The arctic oscillation in both 1944–45 and in 2010 was pushed much deeper into Central Asia, bringing prolonged extreme cold weather. In 1999–2000, 2000–2001, and 2001–2002, Mongolia was hit by three zuds in a row, in which a combined number of 11 million animals were lost.

During the winter of 2009–2010, 80% of the country's territory was covered with a snow blanket of 200–600 mm. In the Uvs aimag, extreme cold (night temperature of -48 C) remained for almost 50 days. 9,000 families lost their entire herds while a further 33,000 suffered 50% loss. The Ministry of Food, Agriculture and Light Industry reported 2,127,393 head of livestock were lost as of 9 February 2010 (188,270 horse, cattle, camel and 1,939,123 goat and sheep). The agriculture ministry predicted that livestock losses might reach four million before the end of winter; however, by May 2010, the United Nations reported that eight million, or about 17% of the country's entire livestock, had died.

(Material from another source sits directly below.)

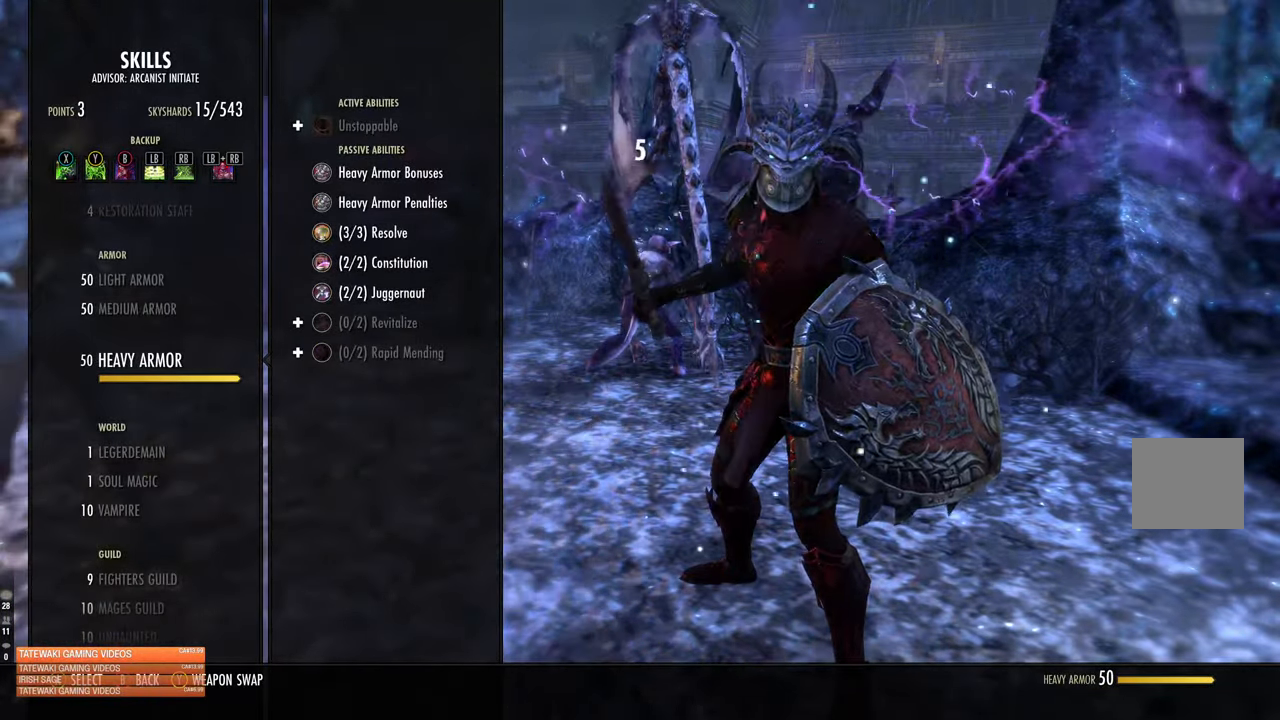
{"dt_ms": 500, "buttons": [], "left_stick": "center", "right_stick": "center", "events": [[366, "DPAD_UP", "down"], [466, "DPAD_UP", "up"]]}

In the winter of 2015–2016, extreme temperatures were again recorded and the previous summer's drought led to insufficient hay fodder reserves for many herders, which caused another ongoing loss of livestock.

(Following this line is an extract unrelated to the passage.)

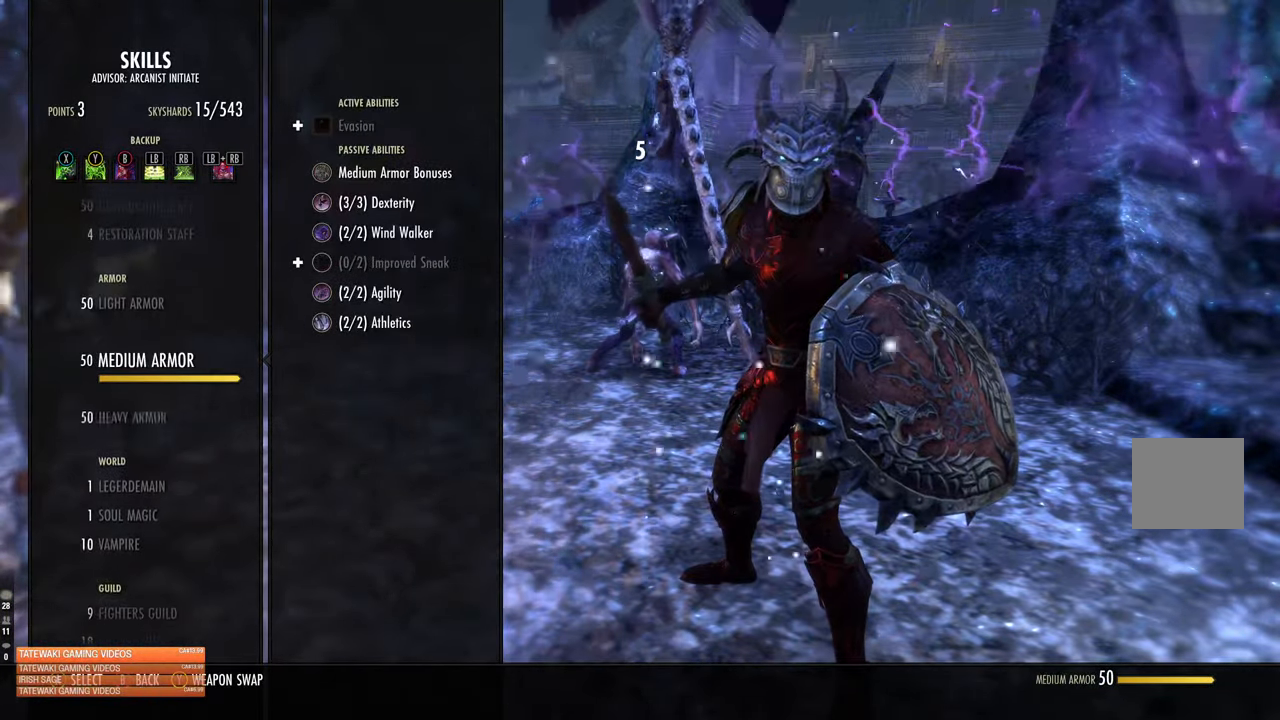
{"dt_ms": 500, "buttons": [], "left_stick": "center", "right_stick": "center", "events": [[66, "DPAD_UP", "down"], [150, "DPAD_UP", "up"]]}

The zud of winter 2023–2024 was particularly substantial with 2 million animals dead by late February, which had increased to 5 million by late March, and to a total of 7.1 million animals by early June, representing over 10% of the country's livestock population.

==Social consequences==
Some herders who lose all of their animals to zud have to seek a new life in the cities. Mongolia's capital, Ulaanbaatar, is surrounded by clusters of wooden houses without roads, water or sewage systems. Lacking in education and skills to survive in an urban environment, many displaced herders cannot find work and become extremely poor, may become addicted to alcohol, and may commit crime. Others risk their lives in dangerous illegal mining jobs.